The conduct approach relies on the assumptions that competitive instincts in the U.S. economy are strong and that large numbers competition is usually feasible. Given these, advocates of the conduct approach, of which Baldwin appears to be one, contend that (1) the traditional and appropriate concern of the law has been with conduct, and (2) effective competition will obtain if the law prevents the ‘‘deliberate impairment, misdirection, or suppression of competition’’ (Dirlam and Kahn, 1954. p. 28). Structure will take care of itself if fair play is maintained.
Nothing in the argument developed in earlier sections of this chapter suggests that vigilance with respect to fair play ought to be relaxed. But I am apprehensive that an exclusive emphasis on fair play will suffice. It fails to allow for market failure of the chance event variety and dismisses the possibility of dominance by default. Also, it assumes that relief which is restricted to a few conduct practices (such as lease-only contracts in United Shoe) will be efficacious. This imputes high potency to a few practices and assumes, implicitly, that alternative means to accomplish the same end. while conforming to the letter of the law, are unavailable. As Bain points out, however, “as soon as one specific set of collusive practices is found illegal and enjoined, another set may be invented (not nominally violating the first injunction) to accomplish the original purpose” (1959, p. 495).

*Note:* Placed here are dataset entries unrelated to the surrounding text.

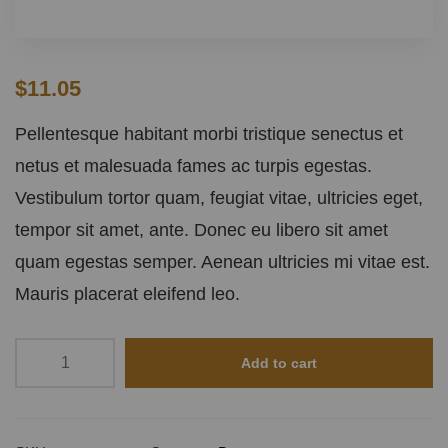
$
11.05
Pellentesque habitant morbi tristique senectus et
netus et malesuada fames ac turpis egestas.
Vestibulum tortor quam, feugiat vitae, ultricies eget,
tempor sit amet, ante. Donec eu libero sit amet
quam egestas semper. Aenean ultricies mi vitae est.
Mauris placerat eleifend leo.
Add to cart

Moreover, with few notable exceptions, such as perhaps the franchise system in automobiles,162 it seems unlikely that individual business practices, taken by themselves, are apt to have sufficiently decisive consequences to support the conduct approach. More often, probably, conduct that has exclusionary consequences will rest not on any particular practice but is the result of a systematic strategy employed by the dominant firm or industry in question — which is to say that it is a pervasive set of interrelated practices, rather than any one or a few, that has the anticompetitive effect.
The prospect that narrow conduct remedies taken by themselves will subsequently produce nontrivial structural changes must, on this line of argument, be regarded as dubious. However, this raises the question of why, in the cases cited by Baldwin (United Shoe, Eastman Kodak, and IBM), mainly conduct remedies were, on subsequent review by the courts, reported to be relatively efficacious in producing the intended structural correction.

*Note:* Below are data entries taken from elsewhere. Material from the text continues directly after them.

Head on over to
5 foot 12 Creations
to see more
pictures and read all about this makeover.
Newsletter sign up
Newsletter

Baldwin, in selecting these three cases for consideration, expresses the view that (1969, p. 128):
. . . for the purpose of analyzing the appropriateness and effectiveness of remedies seeking modification of structure indirectly through restraints on conduci, the most helpful cases are those in which the court handing down or approving the decree and jurisdiction also accepted a provision that the effectiveness of the original remedy would be examined after a specified length of time.
If, after an eight- or ten-year period, the court were to find that significant structural change had occurred, Baldwin is of the opinion, apparently, that the success of the conduct remedy is to be presumed.
Two alternative explanations are neglected, however. For one thing, the courts may have employed weak standards of judging efficacy.164 For another, the prospect of a mandated structural remedy may be so ominous as to induce the dominant firm subject to review to take measures which, collectively, will reduce its market share to acceptable proportions. Thus, power to produce the intended effect is not to be imputed to the conduct remedy per se; indeed, any conduct remedy, however trivial, coupled with a contingent structural review stipulation may be sufficient. On this argument, the economic significance of the decree resides in the latent or expressed threat of subsequent structural change if the weaker (conduct) remedy is ineffective.
This last view is consistent with the position advanced above (and expressed previously by others) that, ordinarily, conduct remedies by themselves cannot be expected to produce significant structural conse- quences.165 What is more interesting, perhaps, is that, as interpreted here, the contingent review procedure that the courts have fashioned is not all that different from the relief policy proposed in Section 4 above. The advantage of the approach proposed in this chapter is that it addresses the issues in a relatively unconvoluted way.